Can you install WoodR4 1.23 on R4iBlue or not? I don't know o.o


----------



## Bean_BR (Feb 2, 2011)

MewtwoZX said:
			
		

> Can you install WoodR4 1.23 on R4iBlue or not? I don't know o.o



I don't know, too. Try searching a compability list


----------



## XXLANCEXX (Feb 2, 2011)

YESSSS ITS OUT


----------



## badgerkins (Feb 2, 2011)

balhor said:
			
		

> *Translation menu*
> 
> 
> 
> ...



Thanks dude. Do you know Japanese or did you get this off somewhere else?


----------



## balhor (Feb 2, 2011)

i know japanese, im asian hehe


----------



## qazqaz123 (Feb 2, 2011)




----------



## badgerkins (Feb 2, 2011)

balhor said:
			
		

> i know japanese, im asian hehe



Do you know what the blue up and down buttons are on the touch screen?
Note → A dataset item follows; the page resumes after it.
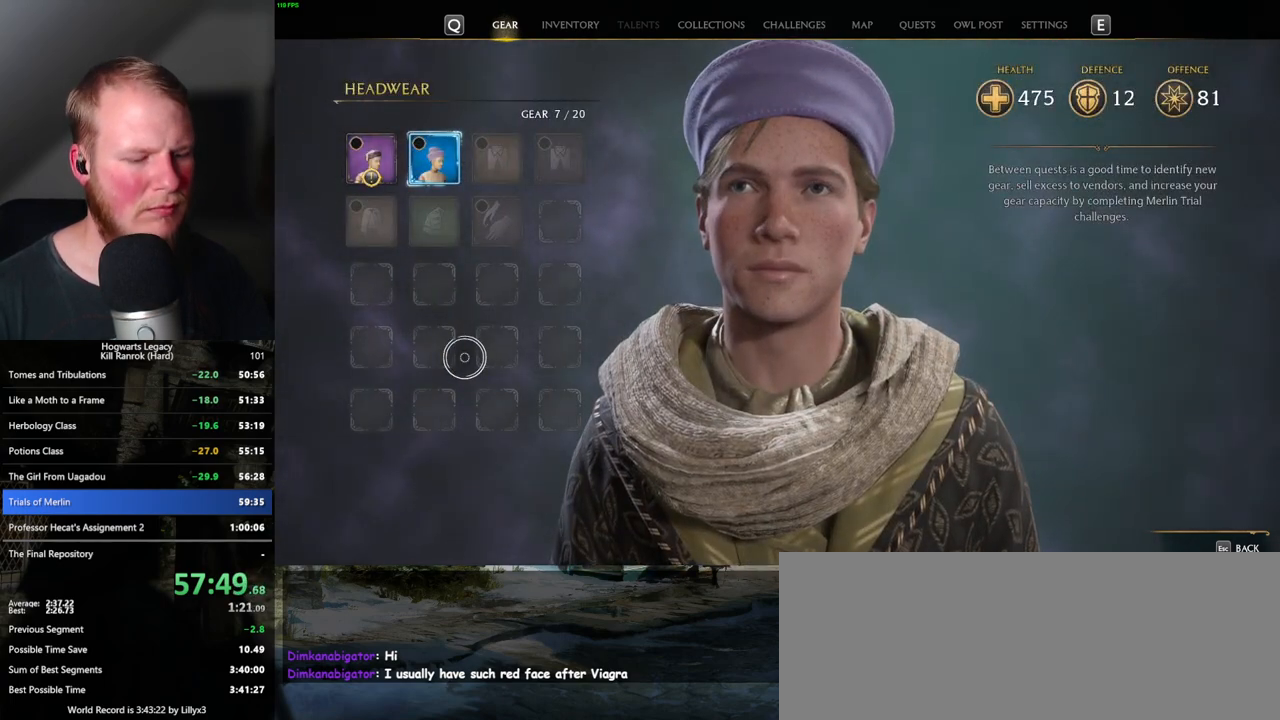
{"keys": [], "mouse": [], "events": [[317, "i", "down"], [450, "i", "up"]]}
Im guessing they power you up and down but what do they affect?


----------



## qazqaz123 (Feb 2, 2011)

balhor said:
			
		

> i know japanese, im asian hehe


cool, could you translate the games (like Rom hack)


----------



## CloudGraywords (Feb 2, 2011)

working on R4 with Wood 1.23 thanks guys. 
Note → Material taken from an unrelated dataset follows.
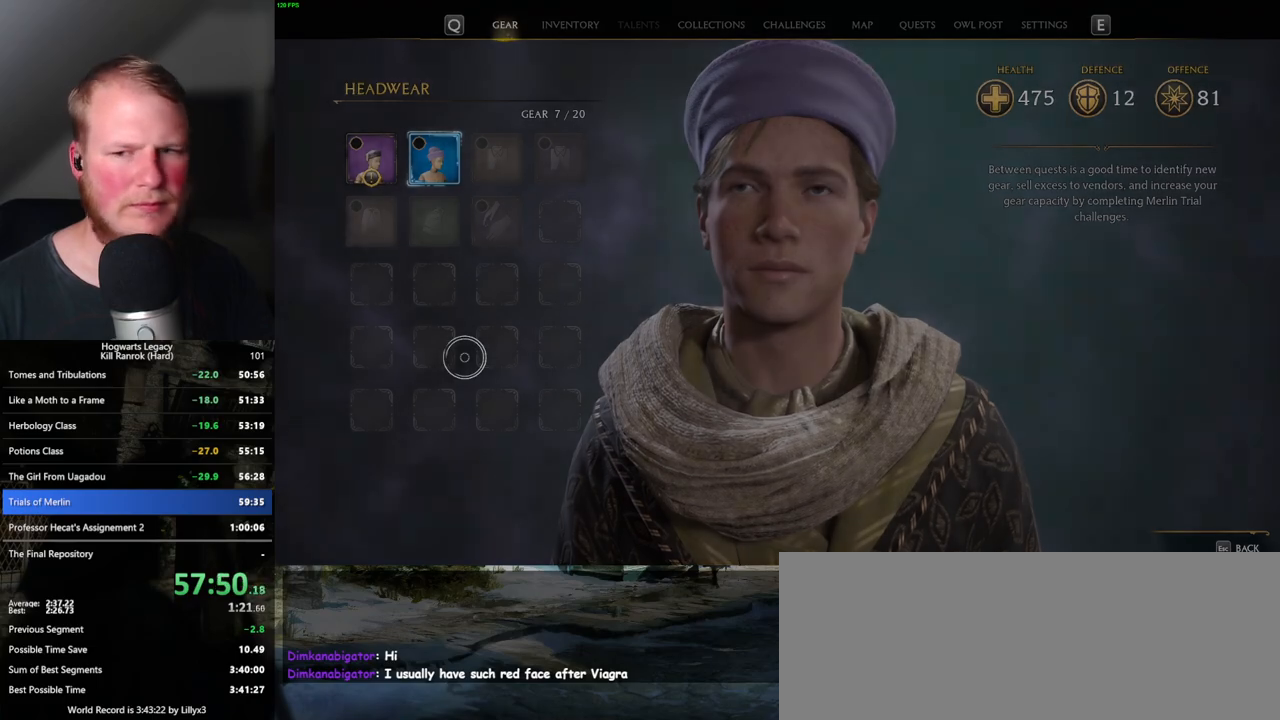
{"keys": [], "mouse": [], "events": []}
for those having problems.

you can get the R4 wood 1.23 Update from here:

http://www.decemuladores.com/foros/n-ds/32...4-original.html

also here is my mod rom wich works perfect with R4 Wood 1.23

http://www.mediafire.com/?obxjhd0ivrxls8o

hope it helps


----------



## Bean_BR (Feb 2, 2011)

if there will be a english version, then it will take months, I think.
I hope that the translators make a english patch soon ( it's Dragon Ball, so this is not very difficult to translate).


----------



## Rayder (Feb 2, 2011)

MewtwoZX said:
			
		

> How do you manually edited the ROM?



The Program I used is called "xvi32".....I'm sure Google will help you find it. 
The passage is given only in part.